Kazimír Verkin

Personal information
- Nationality: Slovakia
- Born: 27 March 1972 (age 54) Brezno, Czechoslovakia
- Height: 1.78 m (5 ft 10 in)
- Weight: 68 kg (150 lb)

Sport
- Sport: Athletics
- Event: Race walking
- Club: ASK Dukla Banská Bystrica
- Coached by: Martin Pupis

Achievements and titles
- Personal bests: 10 km walk: 44:23 (2006) 20 km walk: 1:24:13 (2000) 50 km walk: 3:57:17 (2008)

= Kazimír Verkin =

Slovak racewalker (born 1972)

Kazimír Verkin (born 27 March 1972) is a Slovak race walker who took part in two Summer Olympics. He set a personal best time of 3:57:17, by finishing sixth in the 50 km at the European Athletics Race Walking Permit Meeting in Dudince.

Verkin made his official debut for the 2004 Summer Olympics in Athens, where he placed thirty-sixth in the men's 50 km race walk, with a time of 4:13:11. He was the third Slovak to finish, behind Peter Korčok and Miloš Bátovský.

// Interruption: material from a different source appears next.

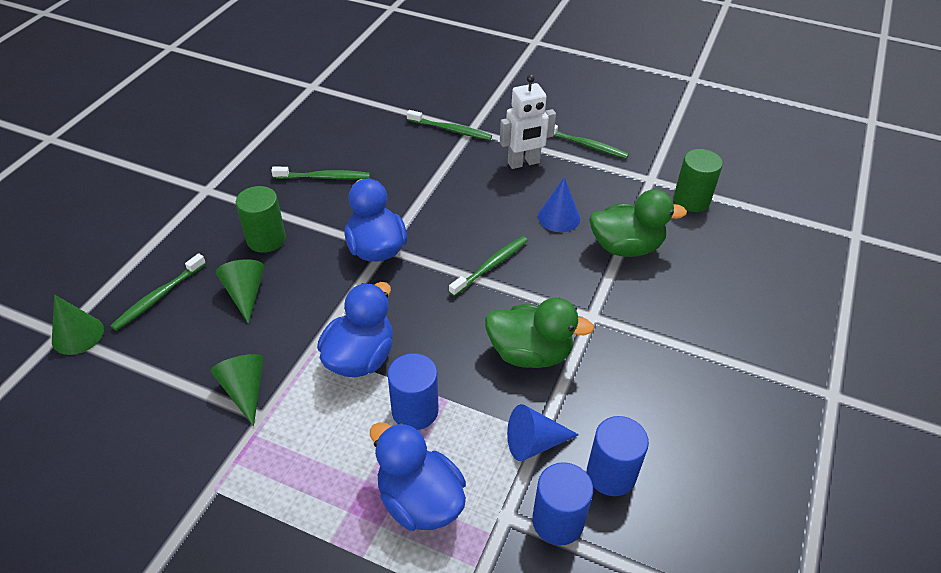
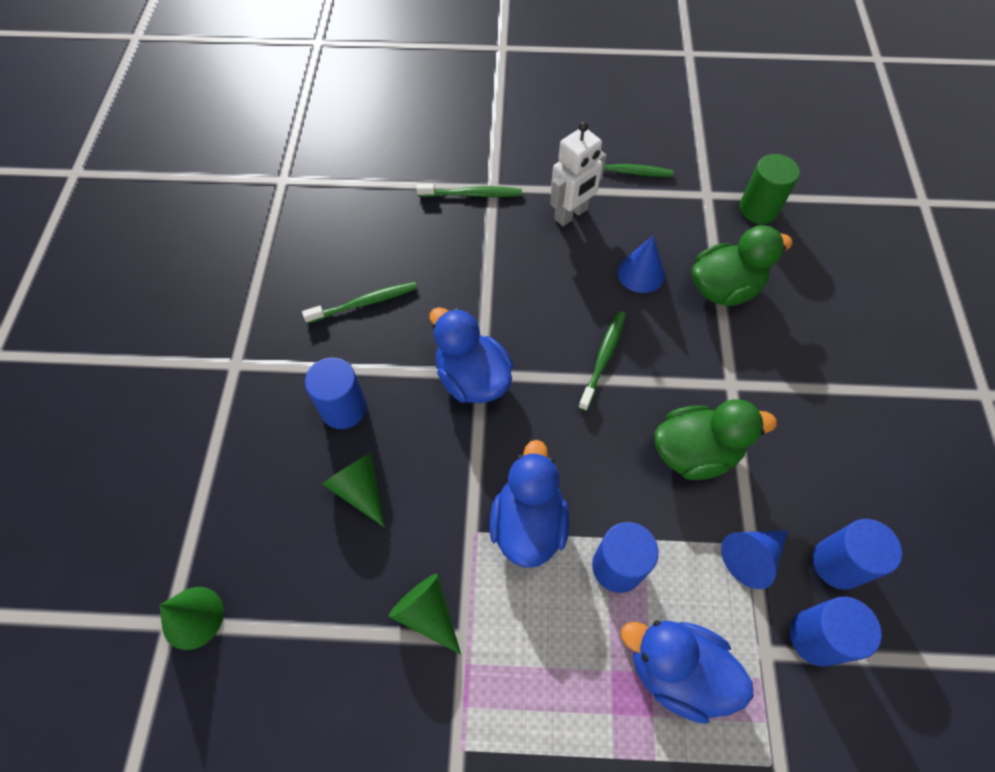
camera: 20 degrees left, 15 degrees up
green toothbrush [110,253,206,331] -> none
green cylinder [236,186,286,253] -> blue cylinder [305,358,367,429]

Four years after competing in his first Olympics, Verkin qualified for his second Slovak team, as a 36-year-old, at the 2008 Summer Olympics in Beijing, by reaching an A-standard time of 4:00:00 from the European Athletics Race Walking Permit Meeting. His time of 3:57:17 at Dudince was his personal best at the distance. At the time he recorded it, he had been unemployed for a year, focusing on his walking. He successfully finished the 50 km race walk in forty-seventh place, becoming the final finisher of the event and retiring from his walking career after the race.